Unlike any of my three day jobs, or my coaching work, or my editing work, or the work I’m doing for the Patreon, the tarot is just for me, and because it’s just for me, it’s the easiest to abandon. Like stretching, eating well, and getting enough sleep, my tarot practice (and my connection to any sense of ritual and inner work) is the first on the chopping block when I run out of time and energy. And I am always running out of time and energy.

But it’s important to me. This practice, this connection. It’s important to me. And so I start again. Restart. Restart. Restart. Stall out and start again. (I love the coaching, editing, and, especially, the work I’m doing with the Patreon. I love it. But I need this, too. I need the inner turn and the ritual, and the insight that the cards offer.)

I was going to do a draw a day for the first 21 days of the year, and didn’t. And then felt ashamed and didn’t do any. Didn’t want to come back to this space and see my failure.

But restarting is not failing. It’s just one way forward.

So, another card today.

Just a single card.

A card for where I’m at right now.

I pull out my Fearlessness and Confidence annointing oil, that I bought in San Francisco over a year ago and have never used, and dot it on my hands. I put some peppermint and eucalyptus in the diffuser.

I shuffle my cards for the first time in a month and a half. (My Shadowscapes deck, of course.)

The Five of Swords.

Mmmhmm. Looking at the fae creature in flight, looking back defensively, black swans on either side, I think – yes. Indeed. Fighting. Choosing your battles, and choosing how you fight them.
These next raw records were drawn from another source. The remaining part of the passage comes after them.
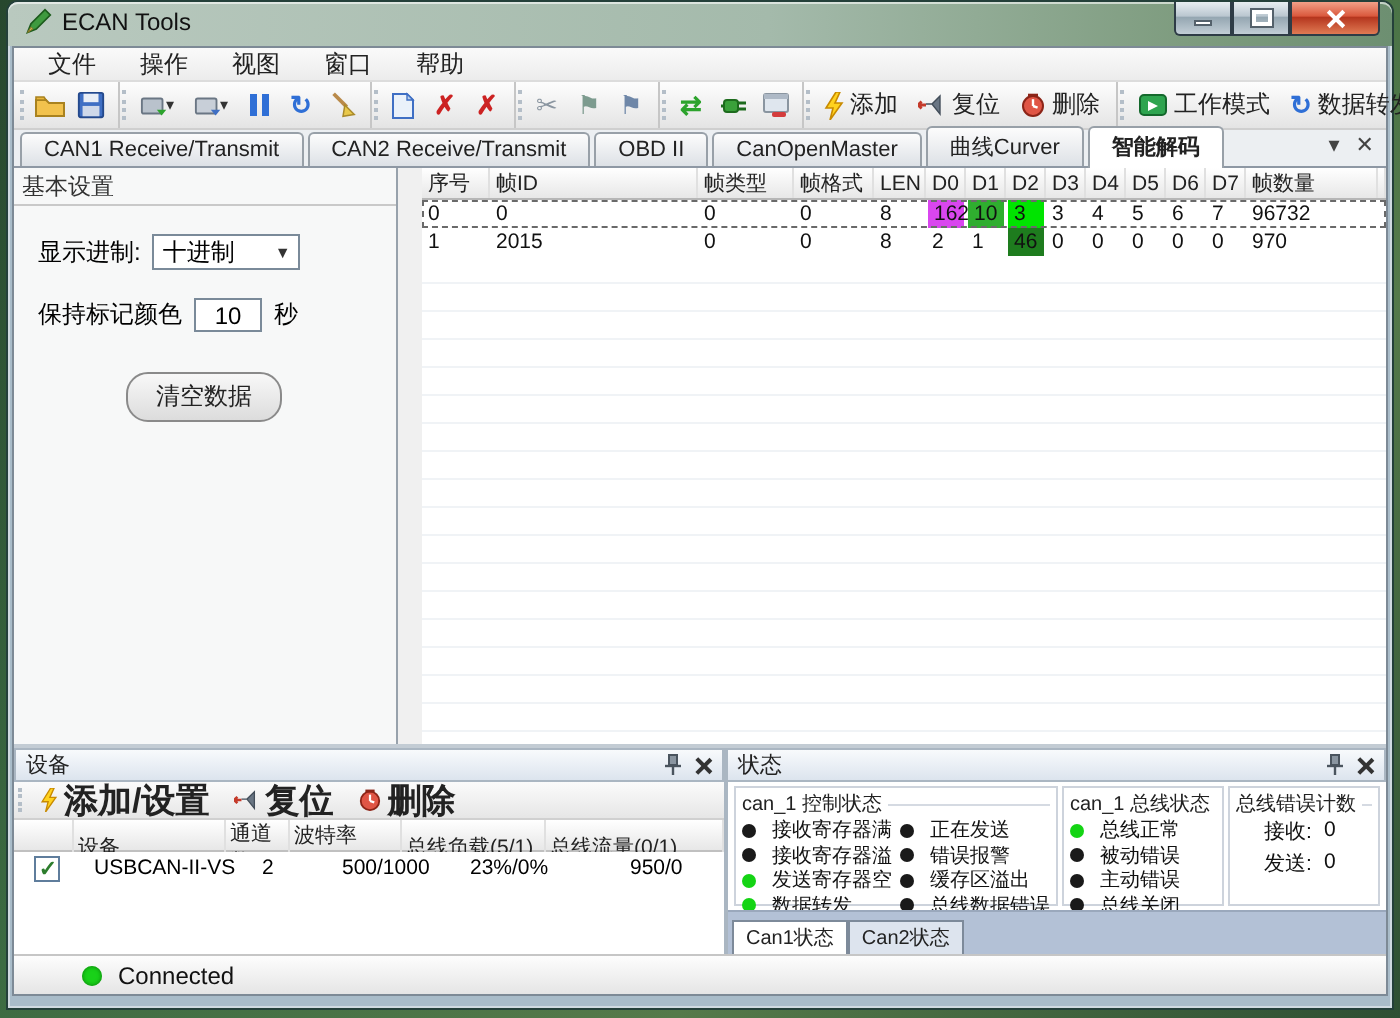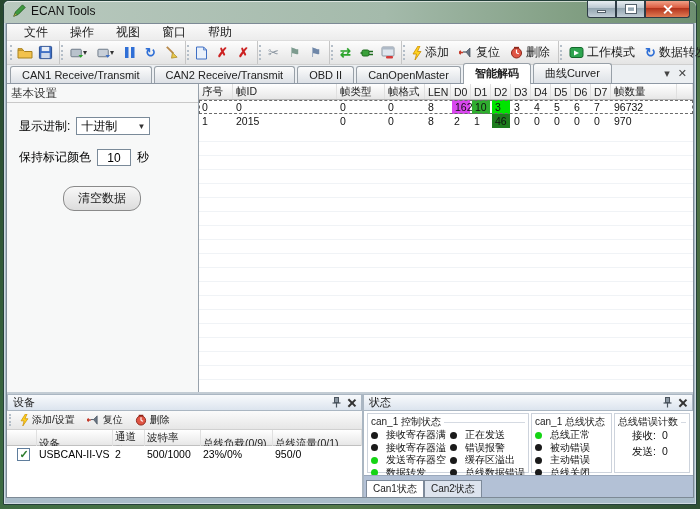--- a/index.html
+++ b/index.html
@@ -68,21 +68,21 @@
     color:#2a7a2a; display:flex; align-items:center; justify-content:center; }
   .chk.checked:after { content:"✓"; color:#2d7d2d; font-weight:bold; font-size:11px; }
   .form-row { display:flex; align-items:center; margin:14px 0 4px 12px; gap:6px; }
   .select { width:74px; height:18px; border:1px solid #7a8a99; background:#fff; display:flex; align-items:center;
     justify-content:space-between; padding:0 4px; font-size:12px; }
   .select .arrow { font-size:8px; color:#333; }
   .num-input { width:34px; height:17px; border:1px solid #7a8a99; font-size:12px; text-align:center; background:#fff; }
   .btn { display:inline-block; margin:16px 0 0 56px; padding:3px 14px; font-size:12px; color:#222;
     border:1px solid #8a8a8a; border-radius:11px; background:linear-gradient(#f8f8f8,#dcdcdc); }
 
-  .table-area { flex:1; background:#fff; display:flex; flex-direction:column; overflow:hidden; }
+  .table-area { flex:1; background:#fff; display:flex; flex-direction:column; overflow:hidden;margin-left:12px; }
   .mt-row { display:grid; grid-template-columns:34px 104px 48px 40px 26px repeat(8,20px) 66px 1fr; align-items:center; }
   .mt-head { height:16px; background:linear-gradient(#ffffff,#e7e7e7); border-bottom:1px solid #b6b6b6; }
   .mt-head span { font-size:10.5px; color:#222; padding-left:3px; border-right:1px solid #e0e0e0; height:100%; display:flex; align-items:center; }
   .mt-data { height:14px; font-size:10.5px; color:#111; }
   .mt-data span { padding-left:3px; height:14px; line-height:14px; }
   .mt-data.focused { outline:1px dashed #6a6a6a; outline-offset:-1px; }
   .mt-fill { flex:1; background:repeating-linear-gradient(180deg,#ffffff 0 13px,#f0f3f6 13px 14px); }
   .hl { margin:0 1px; }
 
   
@@ -94,25 +94,25 @@
     align-items:center; justify-content:space-between; padding:0 5px; }
   .dock-cap .cap-title { font-size:11px; color:#222; }
   .cap-icons { display:flex; gap:7px; align-items:center; }
   .cap-x { position:relative; width:8px; height:8px; }
   .cap-x:before,.cap-x:after { content:""; position:absolute; left:3px; top:-1px; width:1.5px; height:10px; background:#333; }
   .cap-x:before { transform:rotate(45deg);} .cap-x:after { transform:rotate(-45deg);}
 
   .dev-toolbar { height:19px; background:linear-gradient(#fbfbfb,#e6e6e6); border-bottom:1px solid #d0d0d0;
     display:flex; align-items:center; gap:2px; padding-left:8px; position:relative; }
   .dev-toolbar:before { content:""; position:absolute; left:2px; top:3px; bottom:3px; border-left:2px dotted #b4bec8; }
-  .dev-toolbar .tbtn-label { font-size:10px; padding:0 5px; }
+  .dev-toolbar .tbtn-label { font-size:17px; padding:0 5px;font-weight:bold; }
   .dev-grid { display:grid; grid-template-columns:30px 76px 32px 56px 72px 1fr; align-items:center; }
   .dev-head { height:16px; background:linear-gradient(#ffffff,#e7e7e7); border-bottom:1px solid #c0c0c0; }
   .dev-head span { font-size:10.5px; color:#222; padding-left:2px; border-right:1px solid #e0e0e0; height:100%; display:flex; align-items:center; }
-  .dev-row { height:16px; font-size:10.5px; background:#fff; }
+  .dev-row { height:16px; font-size:10.5px; background:#fff;gap:8px; }
   .dev-row span { padding-left:2px; }
   .dev-body { flex:1; background:#fff; }
 
   
   .status-body { flex:1; background:#fff; display:flex; gap:2px; padding:2px 3px; overflow:hidden; }
   .sgroup { border:1px solid #cdd3dc; background:#fff; padding:1px 3px; }
   .sgroup-cap { font-size:10px; color:#222; display:flex; align-items:center; gap:3px; white-space:nowrap; }
   .sgroup-cap:after { content:""; flex:1; border-top:1px solid #d5dae2; }
   .led-cols { display:flex; gap:4px; }
   .led-col { display:flex; flex-direction:column; }
@@ -302,22 +302,22 @@
           <span>数据转发</span>
         </div>
       </div>
     </div>
 
     <div class="tabrow">
       <span class="tab">CAN1 Receive/Transmit</span>
       <span class="tab">CAN2 Receive/Transmit</span>
       <span class="tab">OBD II</span>
       <span class="tab">CanOpenMaster</span>
+      <span class="tab">曲线Curver</span>
       <span class="tab active">智能解码</span>
-      <span class="tab">曲线Curver</span>
       <div class="tabrow-icons">
         <span>▾</span>
         <span>✕</span>
       </div>
     </div>
 
     <div class="main">
 
       <div class="settings">
         <div class="settings-title">基本设置</div>
@@ -428,21 +428,21 @@
               <line x1="4" y1="1.6" x2="9" y2="1.6" stroke="#8c2417" stroke-width="1.5"></line>
             </svg>
             <span>删除</span>
           </div>
         </div>
         <div class="dev-grid dev-head">
           <span></span>
           <span>设备</span>
           <span>通道数</span>
           <span>波特率(0/1)</span>
-          <span>总线负载(0/9)</span>
+          <span>总线负载(5/1)</span>
           <span>总线流量(0/1)</span>
         </div>
         <div class="dev-grid dev-row">
           <span style="display:flex;justify-content:center">
               <span class="chk checked"></span>
             </span>
           <span>USBCAN-II-VS</span>
           <span>2</span>
           <span>500/1000</span>
           <span>23%/0%</span>
@@ -552,15 +552,19 @@
               </div>
           </div>
         </div>
         <div class="stabs">
           <span class="stab active">Can1状态</span>
           <span class="stab">Can2状态</span>
         </div>
       </div>
     </div>
 
+    <div class="statusbar">
+      <span class="dot"></span>
+      <span class="txt">Connected</span>
+    </div>
 
   </div>
 </div>
 
 </body></html>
Beth Maiden at Little Red Tarot writes, “Whilst this card can tell you that, if you fight hard enough, you can win your battle, it raises questions about your motivations….  this card asks ‘is this fight worth it? What are you trying to achieve?’ – and questions whether I should be entering into this battle at all. It suggests to me that it may not be a fair fight. Someone – perhaps myself, or my opponent, won’t be playing straight.”

I’m fighting a lot lately.

I’m fighting my own exhaustion, all the time. And that’s a fight that I should lose – I should be letting myself rest more. But there’s just so much to do.
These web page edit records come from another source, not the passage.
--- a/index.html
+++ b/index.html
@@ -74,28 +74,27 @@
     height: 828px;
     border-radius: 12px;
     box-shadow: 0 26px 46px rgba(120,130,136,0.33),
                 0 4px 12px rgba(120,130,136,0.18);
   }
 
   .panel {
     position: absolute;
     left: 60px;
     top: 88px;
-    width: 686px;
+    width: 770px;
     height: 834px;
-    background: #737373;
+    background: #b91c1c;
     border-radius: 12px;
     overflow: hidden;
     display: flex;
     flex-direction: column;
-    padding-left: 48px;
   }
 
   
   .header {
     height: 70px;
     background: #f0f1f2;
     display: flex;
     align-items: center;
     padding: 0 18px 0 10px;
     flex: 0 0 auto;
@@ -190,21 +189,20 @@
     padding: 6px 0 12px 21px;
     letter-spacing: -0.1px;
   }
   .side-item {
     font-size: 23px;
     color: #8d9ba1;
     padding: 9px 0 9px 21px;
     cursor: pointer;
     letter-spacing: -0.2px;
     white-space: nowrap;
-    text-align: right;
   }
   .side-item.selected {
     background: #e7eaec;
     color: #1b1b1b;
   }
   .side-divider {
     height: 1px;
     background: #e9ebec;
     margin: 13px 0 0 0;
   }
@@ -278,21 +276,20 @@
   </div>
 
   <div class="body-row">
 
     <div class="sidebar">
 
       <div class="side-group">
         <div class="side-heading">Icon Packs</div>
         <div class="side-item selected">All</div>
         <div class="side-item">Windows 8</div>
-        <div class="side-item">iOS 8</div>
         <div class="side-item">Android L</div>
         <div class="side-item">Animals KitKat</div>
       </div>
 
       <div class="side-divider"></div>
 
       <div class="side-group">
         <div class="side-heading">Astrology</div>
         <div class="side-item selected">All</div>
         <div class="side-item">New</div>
And, more sharply to this card, I’m fighting my stepson’s autism therapy team, in this ongoing year-long struggle to have my non-binary gender recognized and acknowledged in speech therapy sessions where pronoun drills are common. It is exhausting. It is overwhelming and discouraging and depressing.
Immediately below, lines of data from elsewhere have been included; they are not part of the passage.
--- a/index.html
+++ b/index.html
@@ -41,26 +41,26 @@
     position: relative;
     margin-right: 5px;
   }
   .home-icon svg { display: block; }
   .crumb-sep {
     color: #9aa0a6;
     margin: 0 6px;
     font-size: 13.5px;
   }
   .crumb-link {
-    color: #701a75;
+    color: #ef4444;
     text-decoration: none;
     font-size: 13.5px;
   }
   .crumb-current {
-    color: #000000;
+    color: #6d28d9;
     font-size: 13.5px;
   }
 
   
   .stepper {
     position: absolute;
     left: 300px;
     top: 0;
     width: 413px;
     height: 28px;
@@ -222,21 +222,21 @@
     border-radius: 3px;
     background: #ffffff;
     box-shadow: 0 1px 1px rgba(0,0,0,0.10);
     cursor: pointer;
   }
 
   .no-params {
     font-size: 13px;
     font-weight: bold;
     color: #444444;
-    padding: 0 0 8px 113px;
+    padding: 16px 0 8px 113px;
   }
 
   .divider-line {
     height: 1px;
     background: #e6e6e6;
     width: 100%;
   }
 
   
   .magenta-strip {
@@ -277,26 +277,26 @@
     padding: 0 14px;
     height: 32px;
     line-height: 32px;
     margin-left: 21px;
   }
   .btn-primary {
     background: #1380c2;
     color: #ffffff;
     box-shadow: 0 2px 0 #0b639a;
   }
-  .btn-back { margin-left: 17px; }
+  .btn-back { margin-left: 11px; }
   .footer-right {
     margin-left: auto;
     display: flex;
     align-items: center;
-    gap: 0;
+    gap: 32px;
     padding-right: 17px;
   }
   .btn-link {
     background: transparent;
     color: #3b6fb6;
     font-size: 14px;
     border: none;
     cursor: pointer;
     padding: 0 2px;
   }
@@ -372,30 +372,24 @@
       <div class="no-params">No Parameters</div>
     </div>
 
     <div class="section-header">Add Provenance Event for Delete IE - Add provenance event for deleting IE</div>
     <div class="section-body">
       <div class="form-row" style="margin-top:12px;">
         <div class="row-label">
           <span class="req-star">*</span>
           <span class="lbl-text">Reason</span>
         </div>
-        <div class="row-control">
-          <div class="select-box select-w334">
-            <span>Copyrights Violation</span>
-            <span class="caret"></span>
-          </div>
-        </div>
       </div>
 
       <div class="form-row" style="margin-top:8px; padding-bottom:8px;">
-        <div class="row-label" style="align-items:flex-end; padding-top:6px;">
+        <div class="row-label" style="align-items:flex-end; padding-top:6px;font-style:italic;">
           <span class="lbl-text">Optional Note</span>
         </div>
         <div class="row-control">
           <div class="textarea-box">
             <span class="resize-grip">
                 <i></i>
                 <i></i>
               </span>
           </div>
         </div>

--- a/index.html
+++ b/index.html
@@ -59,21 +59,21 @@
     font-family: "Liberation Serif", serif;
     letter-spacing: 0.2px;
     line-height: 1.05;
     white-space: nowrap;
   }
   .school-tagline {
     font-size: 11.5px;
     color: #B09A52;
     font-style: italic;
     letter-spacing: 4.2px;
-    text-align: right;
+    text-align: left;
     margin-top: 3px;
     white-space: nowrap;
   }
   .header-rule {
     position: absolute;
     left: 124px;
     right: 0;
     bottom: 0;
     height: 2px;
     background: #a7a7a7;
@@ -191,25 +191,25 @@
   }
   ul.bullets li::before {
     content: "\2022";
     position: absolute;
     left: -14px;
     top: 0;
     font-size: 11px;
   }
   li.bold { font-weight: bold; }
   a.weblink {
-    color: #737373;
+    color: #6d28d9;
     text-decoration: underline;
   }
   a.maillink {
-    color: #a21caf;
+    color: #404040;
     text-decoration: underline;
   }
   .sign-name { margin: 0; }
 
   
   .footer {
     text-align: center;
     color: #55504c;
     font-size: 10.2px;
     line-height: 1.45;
I look at this card and wonder if there are ways to approach this issue that involve less fighting.

Not giving up, of course. Gender is not a binary and pretending that it is doesn’t actually do my kiddo any favours, because he knows that I’m genderqueer, and he knows other genderqueer people too.

But maybe I can find a way to move forward with a little less defensiveness and fear.

I don’t know.

The card feels right – that is how I feel right now. Like I’m clawing for every scrap of victory and I’m exhausted by the fight and I’m defensive and afraid and vulnerable and weakened.

I’m going to have to sit with that for a while and see how it feels, see if any new ways to move forward present themselves.

The question Beth presents – “at what cost?” – associated with this card feels relevant. I need to sit with that.

Interestingly, I just wrote yesterday about the difficulty and fear associated with making choices that turn away from an option in order to fully pursue other options. That feels relevant, too.